___ SUPPLIED DATA ___
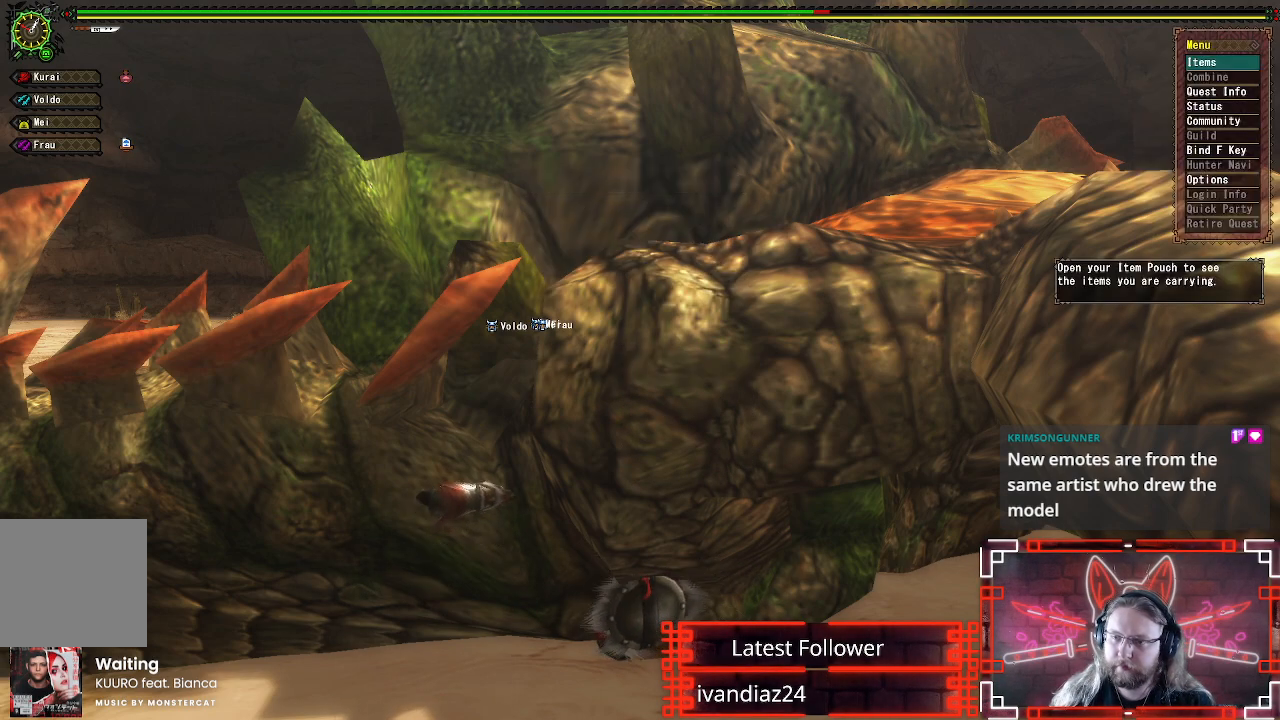
{"buttons": [], "left_stick": "center", "right_stick": "center", "events": [[267, "B", "down"], [400, "B", "up"]]}
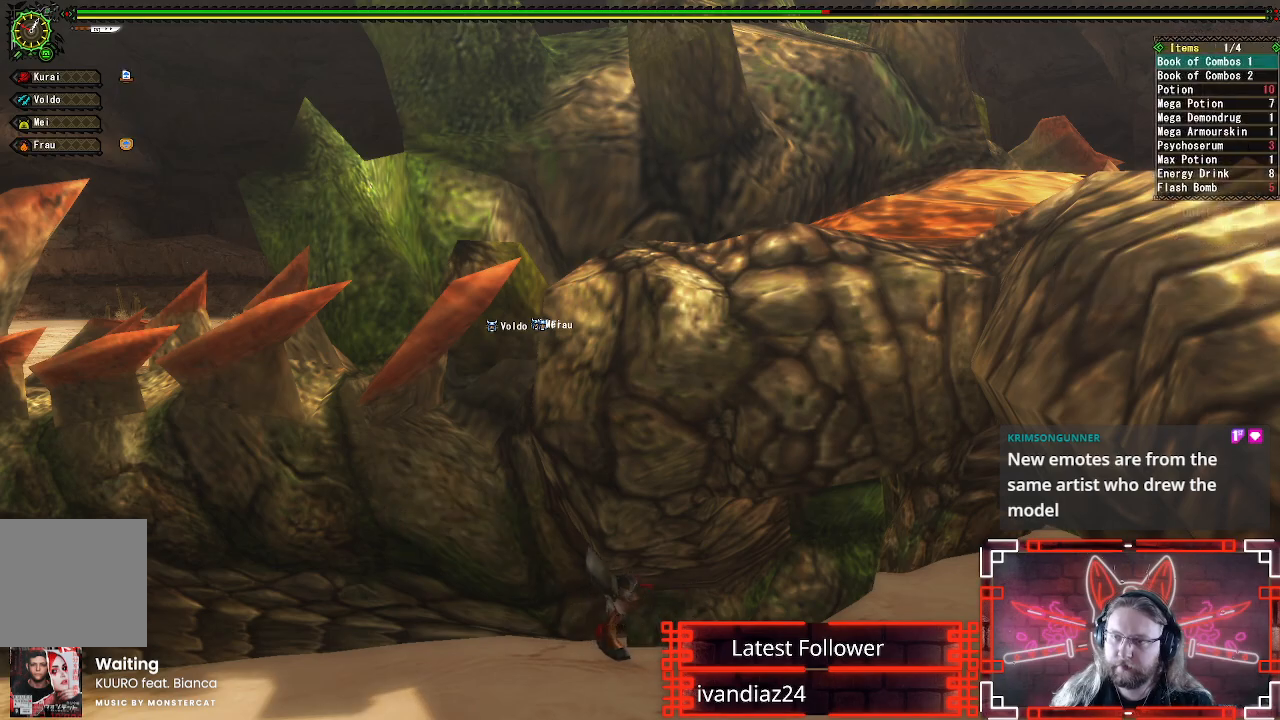
{"buttons": ["B"], "left_stick": "center", "right_stick": "center", "events": [[100, "SELECT", "down"], [250, "SELECT", "up"], [483, "B", "down"]]}
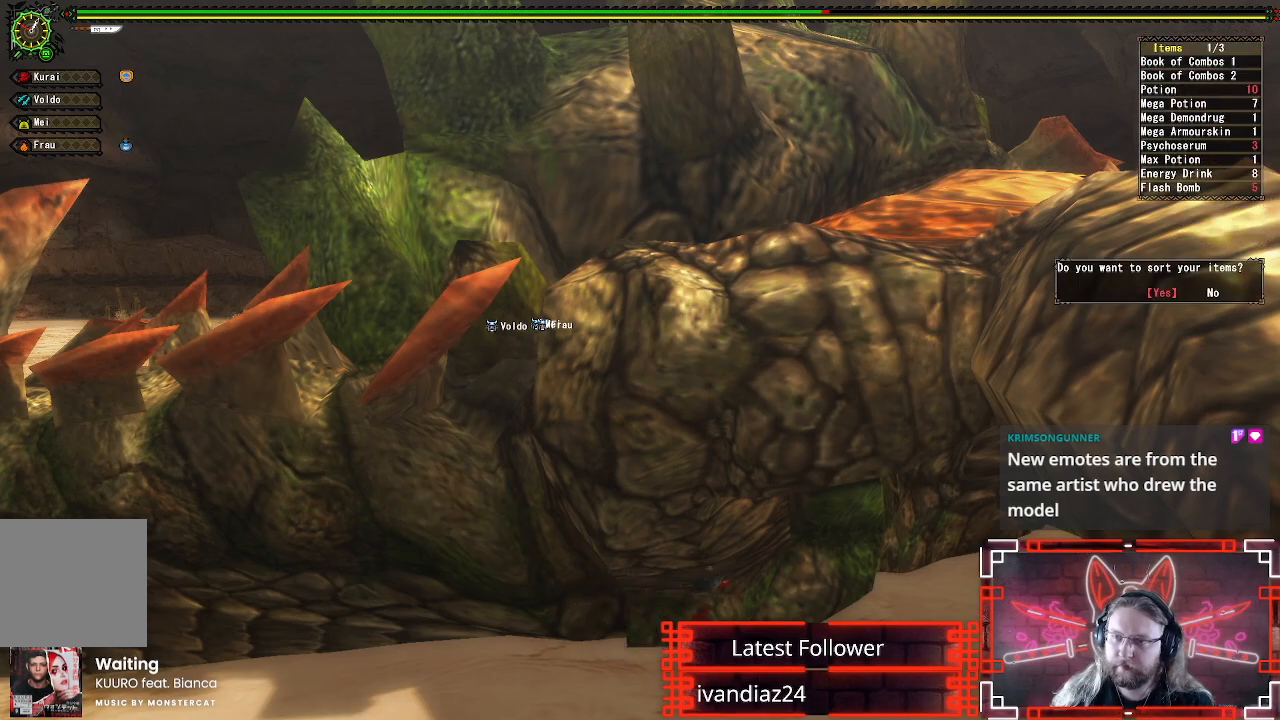
{"buttons": [], "left_stick": "up", "right_stick": "center", "events": [[117, "B", "up"], [217, "A", "down"], [300, "A", "up"], [383, "A", "down"], [383, "left_stick", "up"], [483, "A", "up"]]}
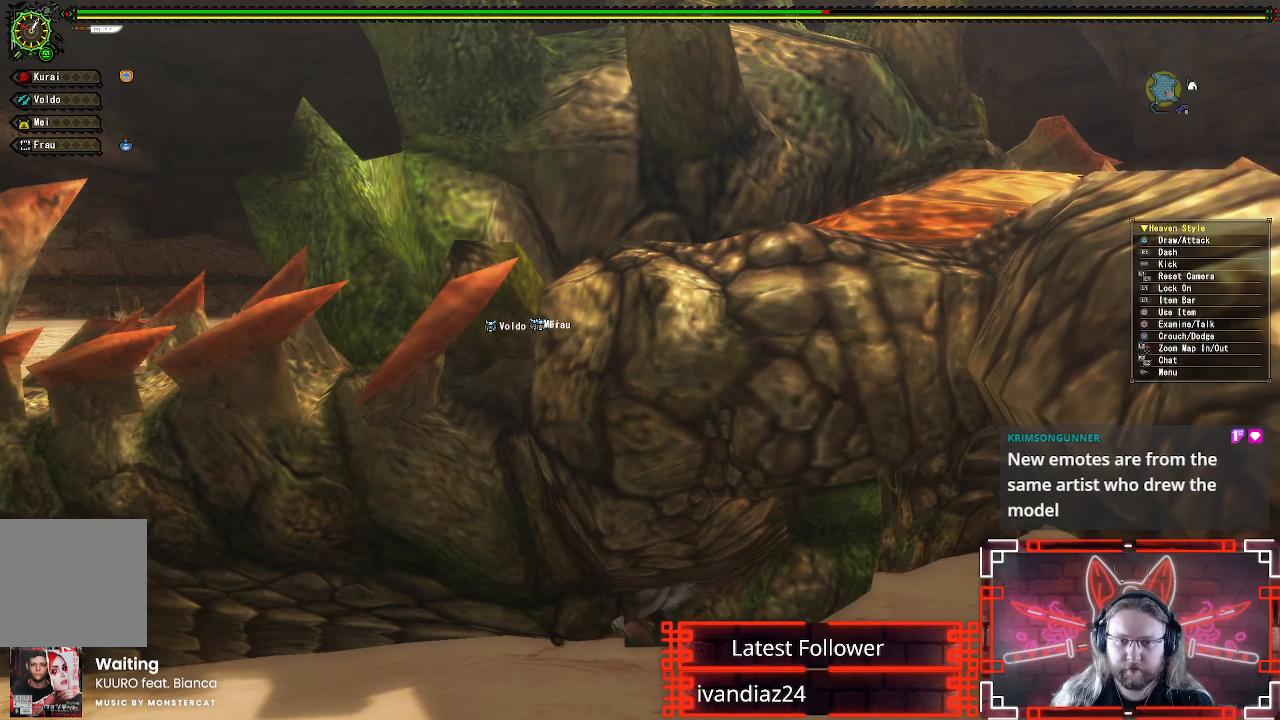
{"buttons": ["B"], "left_stick": "up-right", "right_stick": "center", "events": [[100, "A", "down"], [200, "A", "up"], [350, "left_stick", "up-right"], [483, "B", "down"]]}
___
(ASSIGNMENT):
Output the lines above verbatim, images excluded.

(TASK SOLUTION):
{"buttons": [], "left_stick": "center", "right_stick": "center", "events": [[267, "B", "down"], [400, "B", "up"]]}
{"buttons": ["B"], "left_stick": "center", "right_stick": "center", "events": [[100, "SELECT", "down"], [250, "SELECT", "up"], [483, "B", "down"]]}
{"buttons": [], "left_stick": "up", "right_stick": "center", "events": [[117, "B", "up"], [217, "A", "down"], [300, "A", "up"], [383, "A", "down"], [383, "left_stick", "up"], [483, "A", "up"]]}
{"buttons": ["B"], "left_stick": "up-right", "right_stick": "center", "events": [[100, "A", "down"], [200, "A", "up"], [350, "left_stick", "up-right"], [483, "B", "down"]]}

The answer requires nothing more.